Let us be Grateful: The Compassionate Christ

Today I spent some time reading at a coffee shop before Annual Conference began. I knew that it was going to be a long day, but I am less than 2 months from the first session of the Academy for Spiritual Formation. I want to make some progress even on days like today.

I was reading through “God’s Unconditional Love: Healing Our Shame.” Here’s what authors Wilkie Au and Noreen Cannon Au wrote that caught my attention today. This passage speaks of the work of Ignatius of Loyola: (pg. 91)

“Ignatius invites us to imagine the three persons of the Trinity hovering over the earth, witnessing the sufferings of humanity—people of diverse races and cultures, of various sizes and life situations, all struggling and seemingly lost. The sight of human suffering moves the three persons of the Trinity with compassion, and they decide that one of them should become human so that this divine compassion could be perceived and felt by humans. So they decide the second person, the eternal Word, should become human; thus ‘the Word became flesh and lived among us’ (John 1:14)—or, in the poetic language of the Prologue of John’s Gospel, the Word ‘Pitched his tent among us’ (eskenosen)”
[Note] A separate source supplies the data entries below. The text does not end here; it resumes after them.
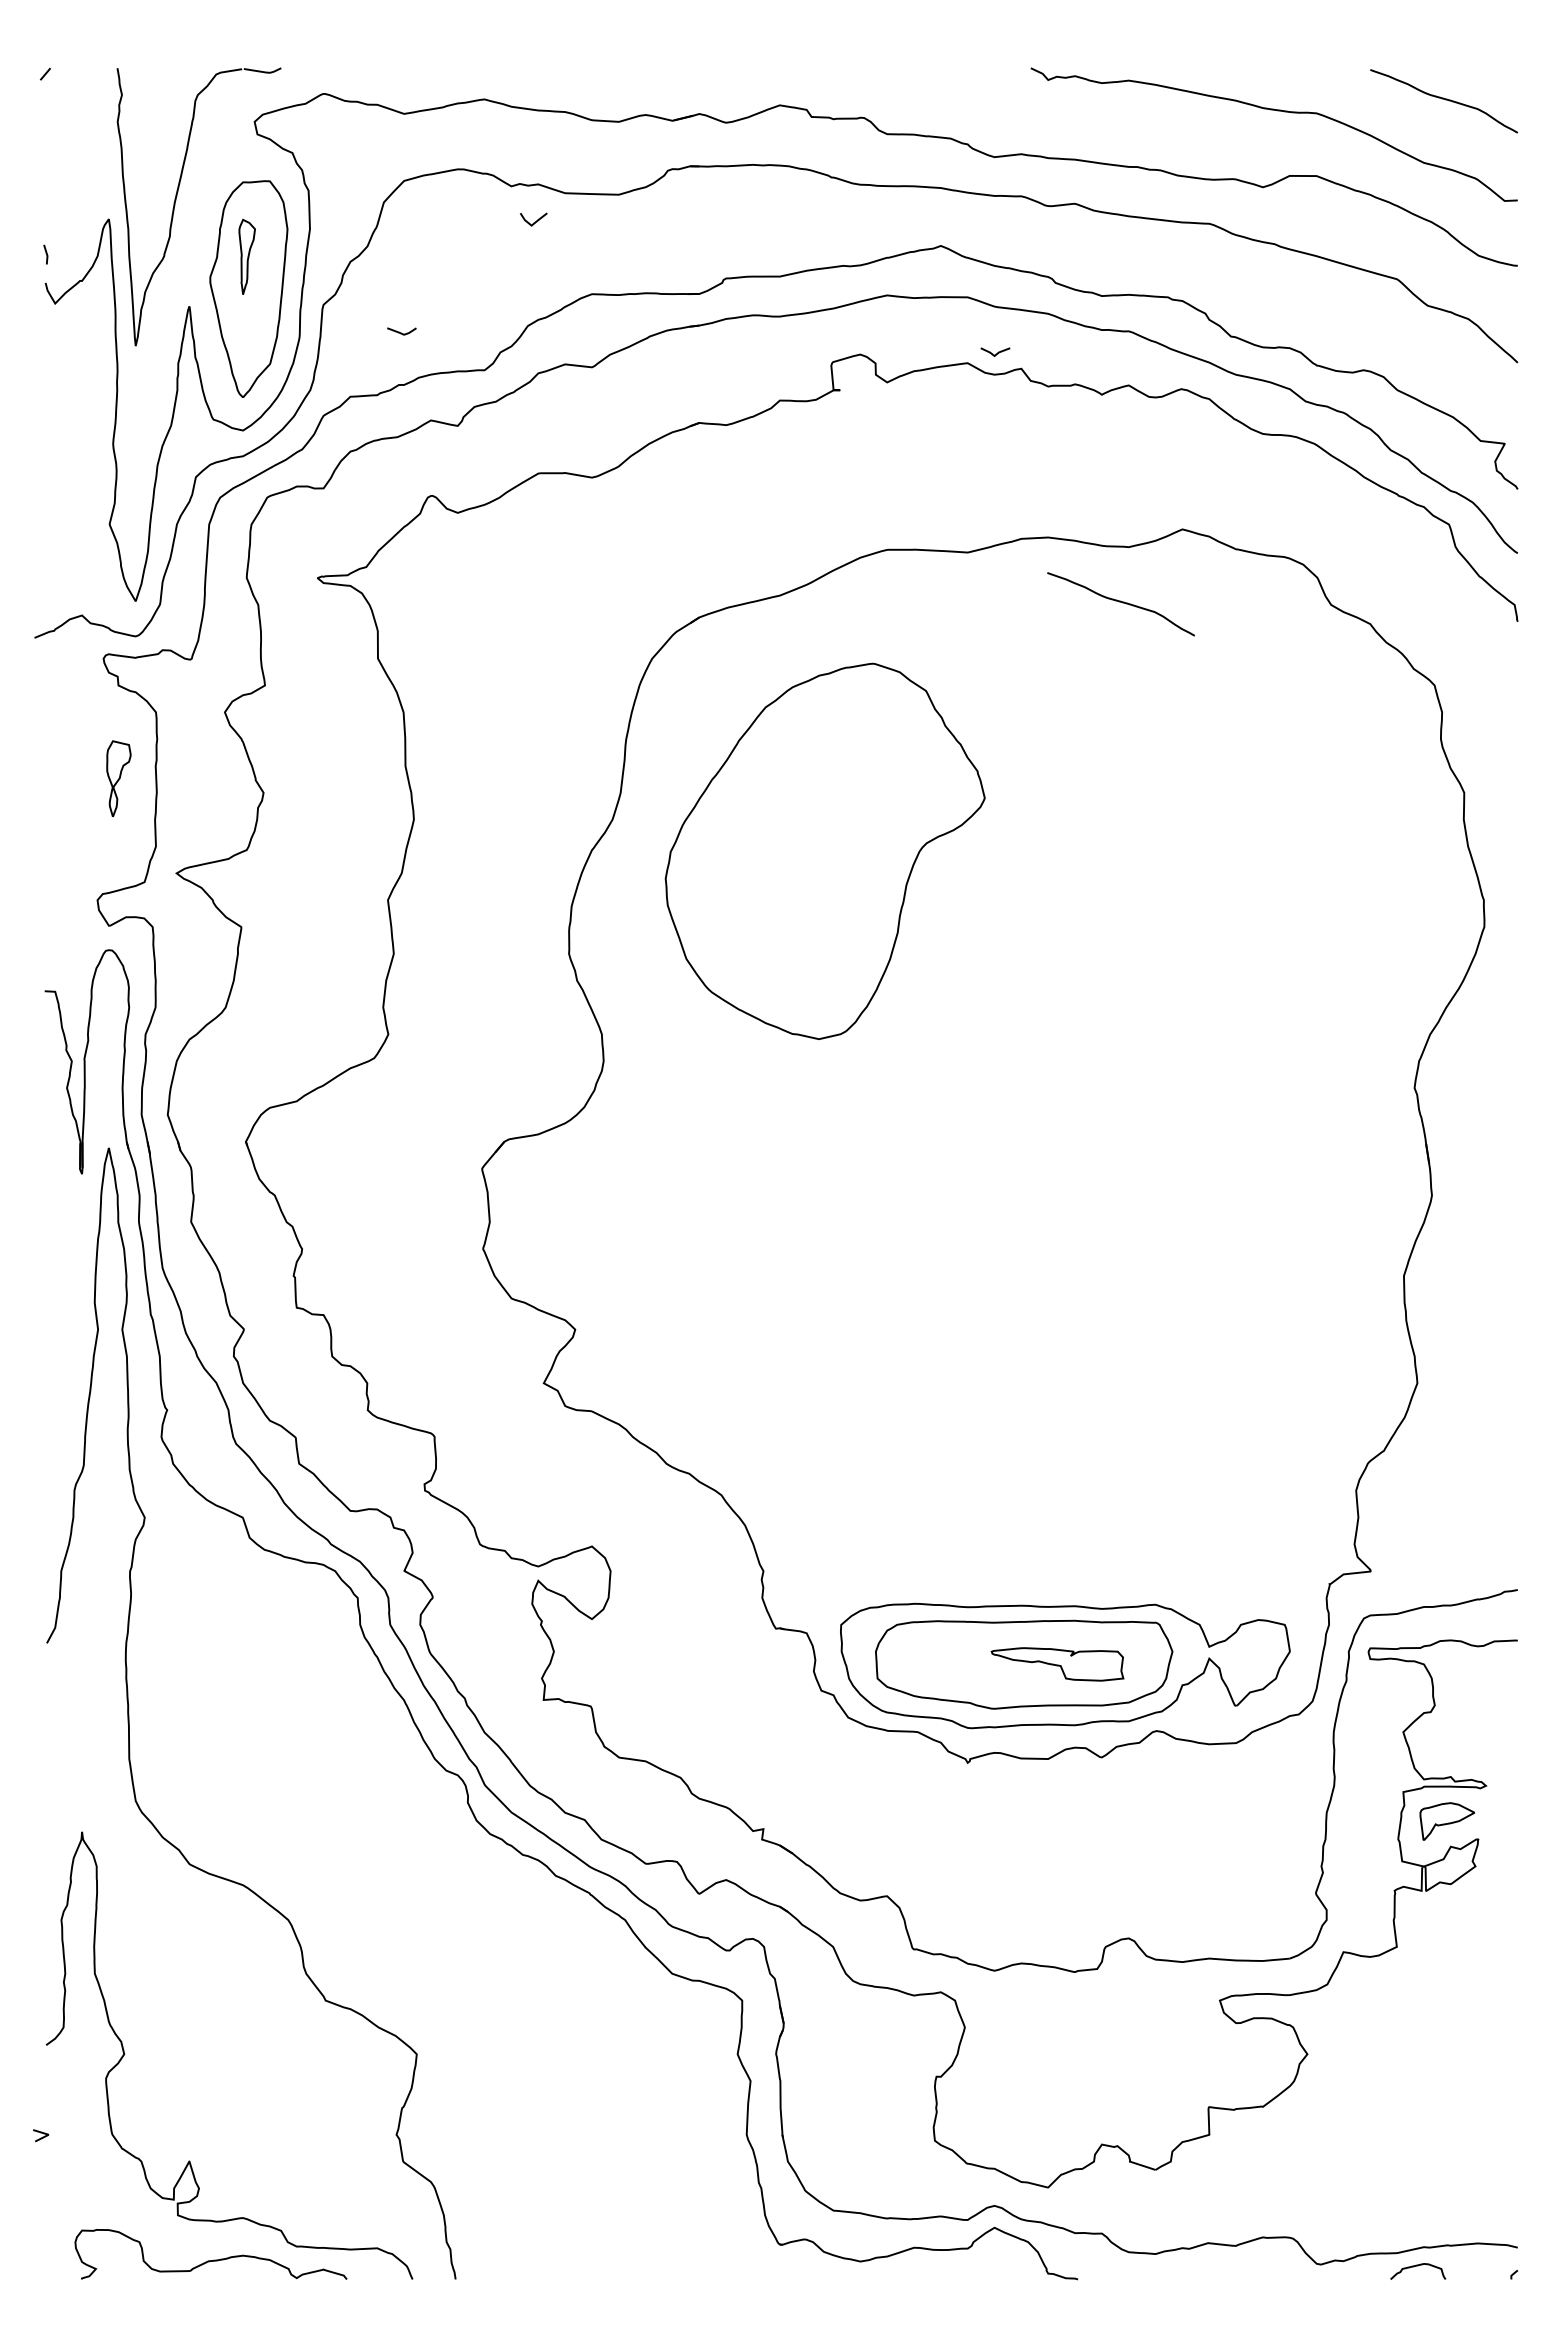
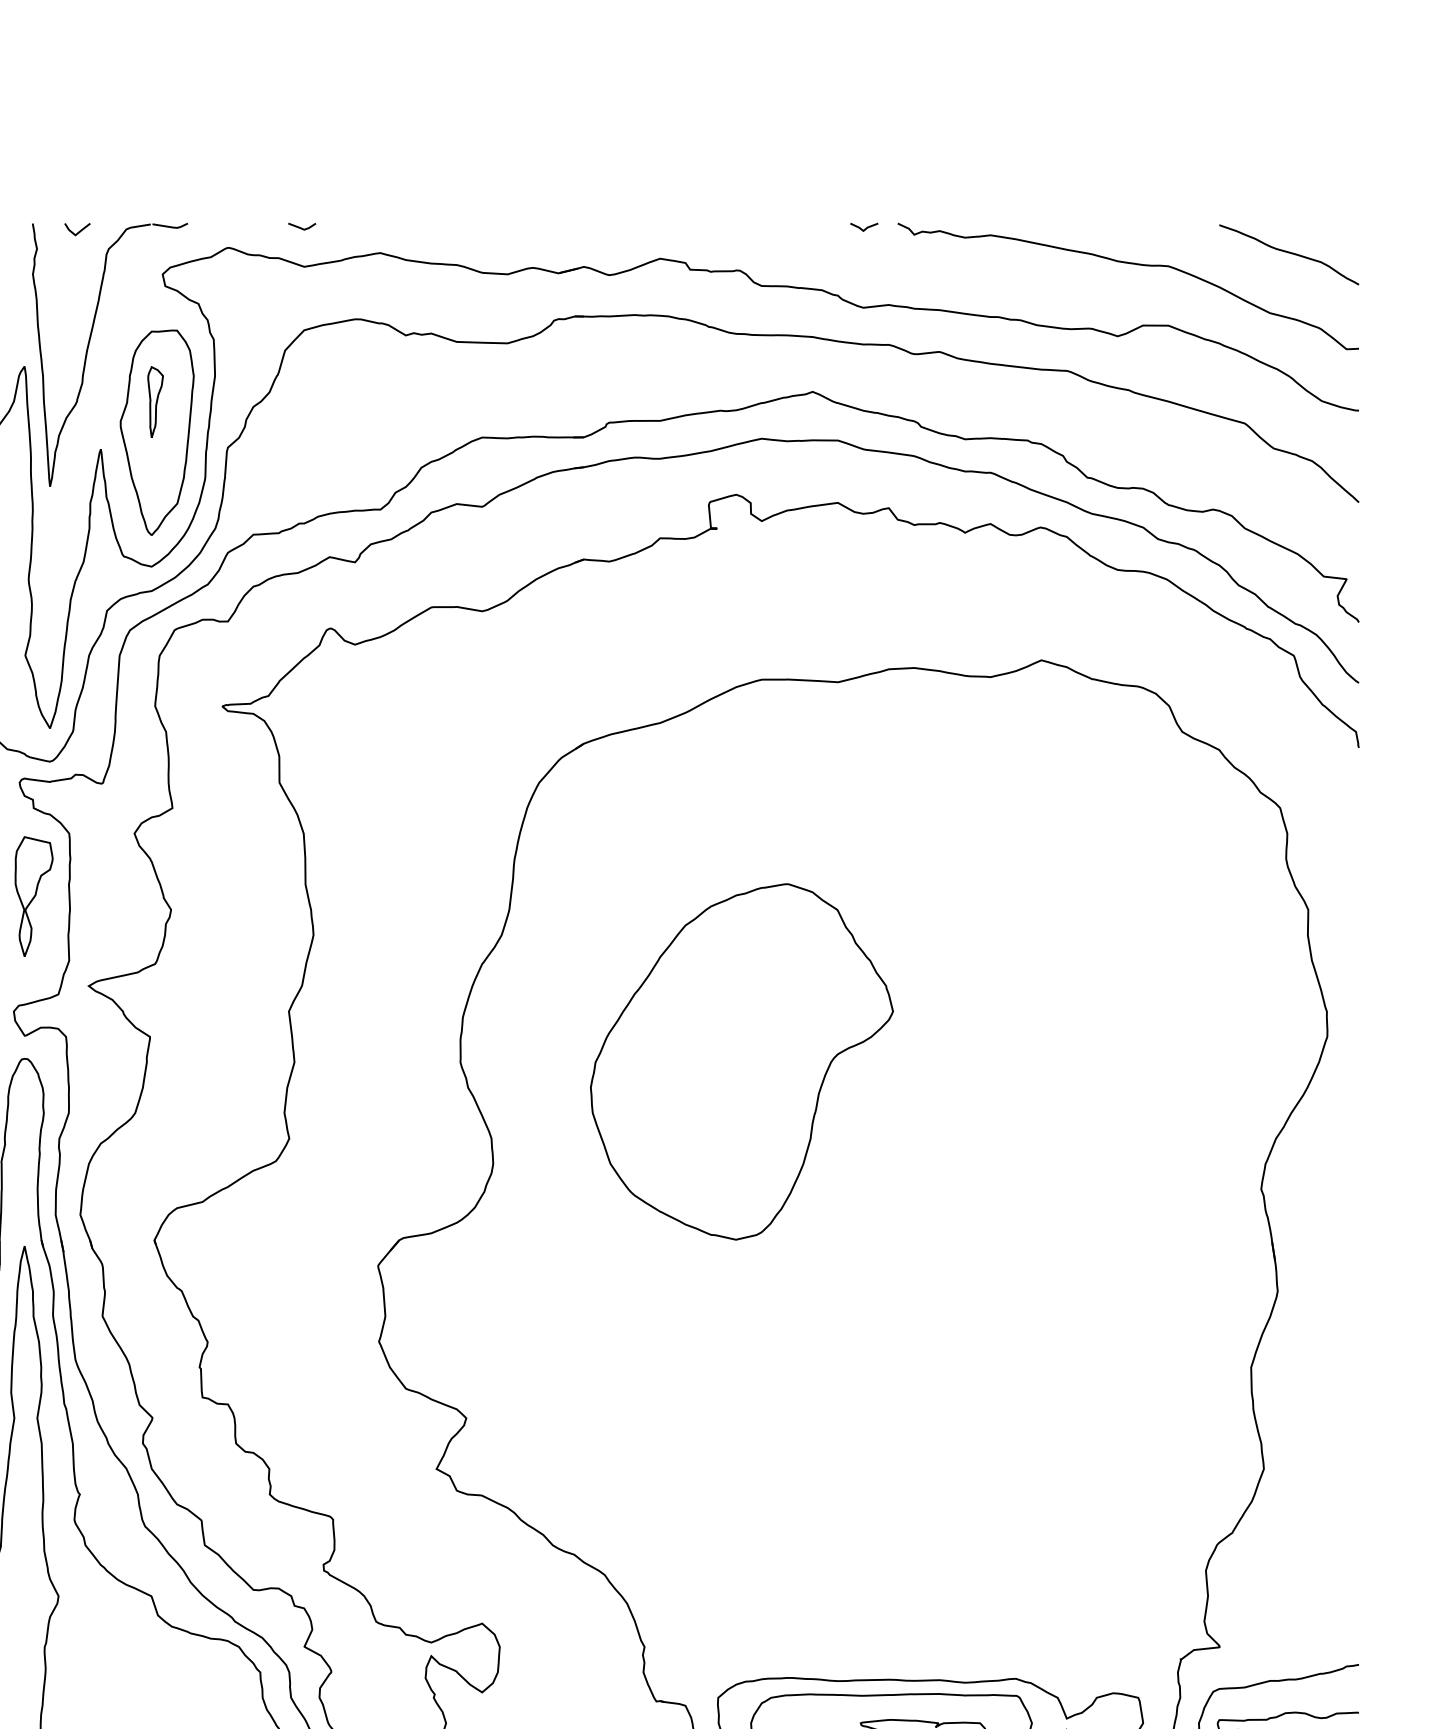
line: (535, 221) -> (79, 231), moved
line: (401, 332) -> (301, 227), moved
line: (997, 352) -> (866, 227), moved
curve: (1120, 602) -> (982, 729), removed
part: (118, 778) -> (33, 896), size x1.67
part: (824, 850) -> (741, 1061), moved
I agree with the authors that this approach to the incarnation story is powerfully conceived. I also believe that this passage does an excellent job at pointing towards one of the most powerful truths about the incarnation of Jesus. Jesus is the incarnation of compassion in a way that is both thoroughly and deeply powerful.

I am grateful for the idea that the incarnation of Jesus Christ was an act of compassion. Here are three places that I saw the incarnational Jesus share compassion through the hands and feet of God’s people:

  1. I saw a colleague and friend bravely call on the Bishop to use more inclusive language when he asked the people to stand for a vote. There were people who could not stand and her compassion and courage in the situation raised the issue which culminated in change.
  2. I saw my wife drive up with the girls all the way from Binghamton for the express purpose of supporting our friend Kristin and honoring her husband Michael during the Memorial Service. She connected her feet with her compassion. It was beautiful.
  3. A colleague and friend saw me deep in grief as I sat down in opening worship with neither my best friend nor my family and came over to give me a hug when I really needed it. Compassion incarnate.